Novas Histórias do Tempo da Velha Escola (MXXXI)

Itaipuaçu, 21 de outubro de 2042

Quando nascestes, para vós escrevi dois livros com cartinhas de um “avô coruja”. A última das cartas para a Alice, enviada no 15 de setembro de 2001, começava assim: “Algures, em 15 de Setembro de 2007”.

“Querida Alice, Aqui estou, a entregar-te este montinho de cartas. Quando a decifração dos códigos da linguagem dos homens to permitir, hás-de lê-las. São tantas quantos os dias que mediaram o dia de completares seis anos e o dia de ires à escola.
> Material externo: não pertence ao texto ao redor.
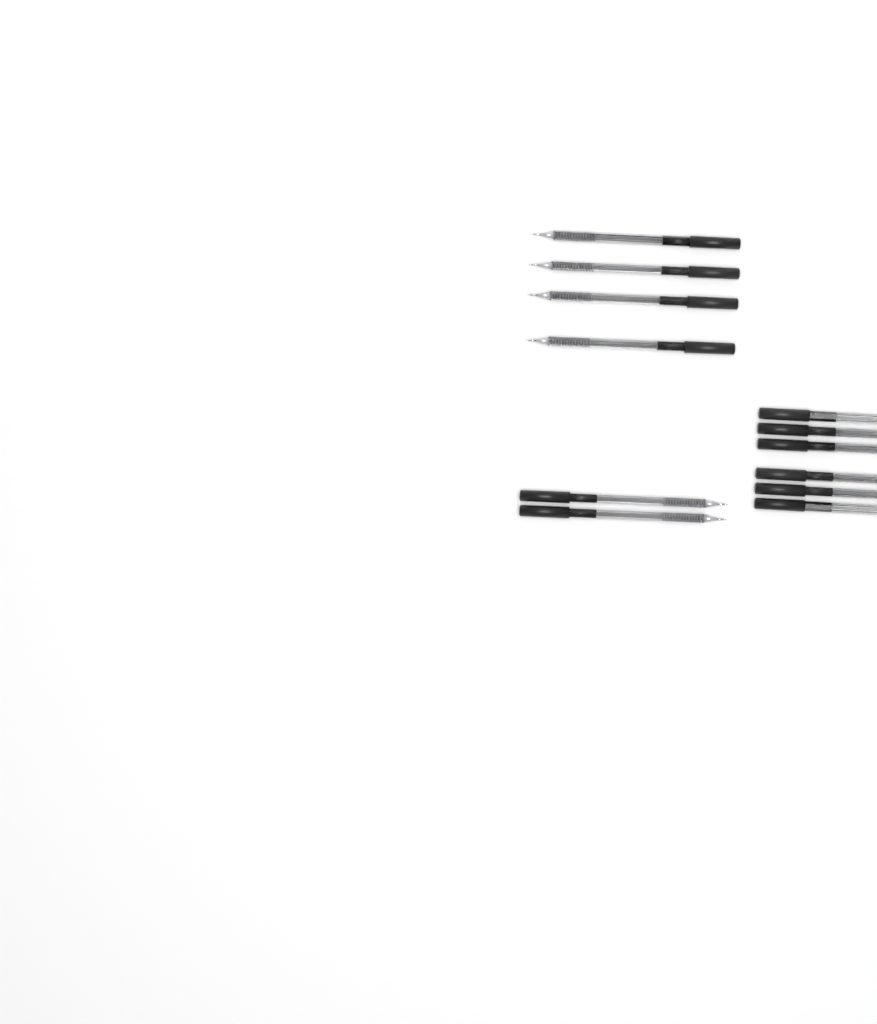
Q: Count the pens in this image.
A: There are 12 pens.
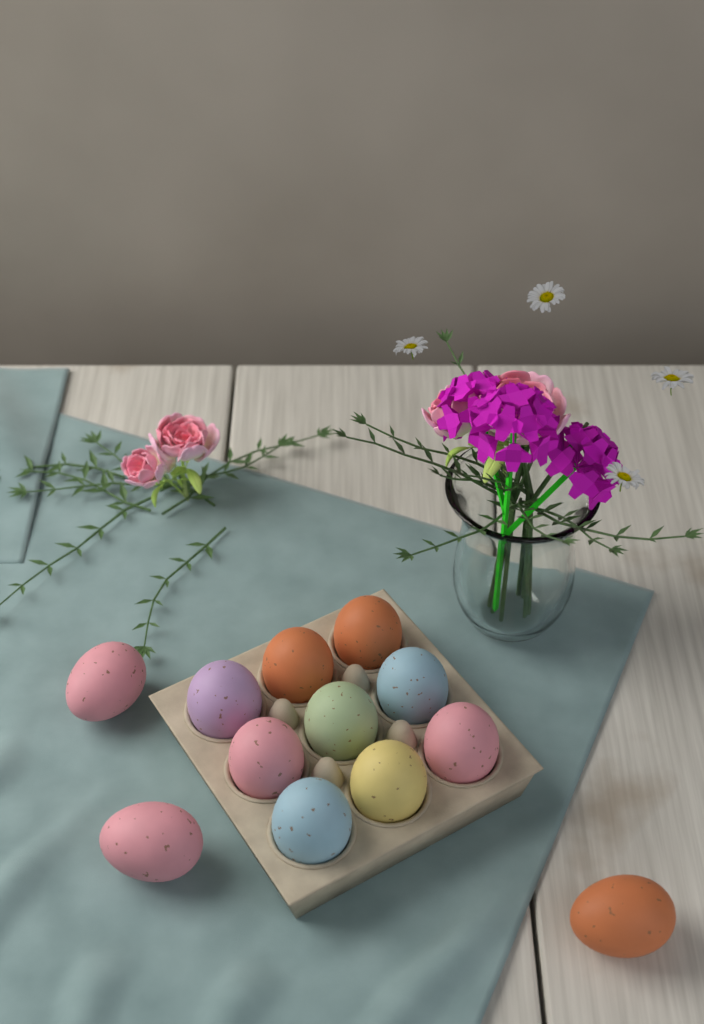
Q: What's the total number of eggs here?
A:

Esta é a última das cartas, que não o fim da estória. Este é o dia da tua primeira ida à escola, o início de uma outra história. E ambas terão os desfechos que lhes quiseres dar. Basta que não nos confinemos aos estreitos limites do entendimento das coisas e dos seres deste nosso tempo da proto-história dos homens.”

Nos conturbados tempos dos idos de vinte, o da proto-história da humanidade, a mentira imperava e os gestos fraternos eram escassos. A solidão era, muitas vezes, o destino de pássaros a quem calhou por sina o conhecimento e a bondade.

Um pássaro chamado Tomás de Aquino escreveu que o dom da inteligência está associado ao dom das lágrimas. Porém, o sal do pranto vertido não corroera o sagrado destino das gaivotas das cartinhas da Alice. É sempre útil recordar que, quando as gaivotas da estória decidiram abalar dos rochedos junto ao mar, indo à aventura terra adentro, até desaguarem do seu longo peregrinar numa terra entre dois rios, nada conseguiriam se as gaivotas de outras margens se recusassem a partilhar a construção e a coabitação de ninhos onde jovens aprendizes de voar aprendessem o voar mais longe.

Foi na observação atenta do guacho edificando ninhos que as gaivotas se iniciaram numa sabedoria que não se adquire na contemplação de reflexos num espelho.”

No hemisfério sul dos idos de vinte e dois, quando a Primavera aportou rituais de sedução e uma azáfama de acasalamento nas copas das árvores, mercê de insondáveis e latentes desígnios, sucederam-se cópulas para perenidade das espécies, sem que o instinto se sobrepusesse ao cotio da liberdade.

E o Verão chegou com prommessa de bons frutos. Presencialmente e à distância, criávamos condições de continuidade.  Acompanhávamos protótipos de comunidades de aprendizagem, avaliados tendo por referência uma política de direitos humanos. No Outono, providenciamos a sustentabilidade de uma rede de projetos, que se transformava, multiplicava, consolidava. Após im Inverno do nosso descontentamento, a Terra do Brincar e outras comunidades emergentes se abriram à visita de educadores de verdade.

Como estratégia de mudança, recorríamos a metáforas, como as que Kotter criou e o José Alves me encaminhou:

“Vou precisar da tua ajuda” – disse ela a Fred. – “Preciso que estejas preparado para ajudar os outros a verem e sentirem o problema.”

Após uma breve pausa, acrescentou:

“E prepara-te para que algumas das aves não queiram ver qualquer problema. Temos de convocar imediatamente uma assembleia geral da colónia e convencer tantos pinguins quanto possível de que existe um grande problema. Temos de reunir muitos amigos e familiares e sensibilizá-los para esta questão! Só assim podemos encontrar soluções aceites pela maioria.”

Estavam a ficar, obviamente, desesperados. Foi então que um membro mais velho e altamente respeitado da colónia sugeriu que se tentasse algo de novo.

“Talvez devessem fazer o que o Fred fez quando descobriu o nosso terrível problema. Andar por aí, de olhos e mentes abertos. Ser curioso.”

E o Pinguim Chefe, reconhecendo a necessidade de uma abordagem diferente, concordou.”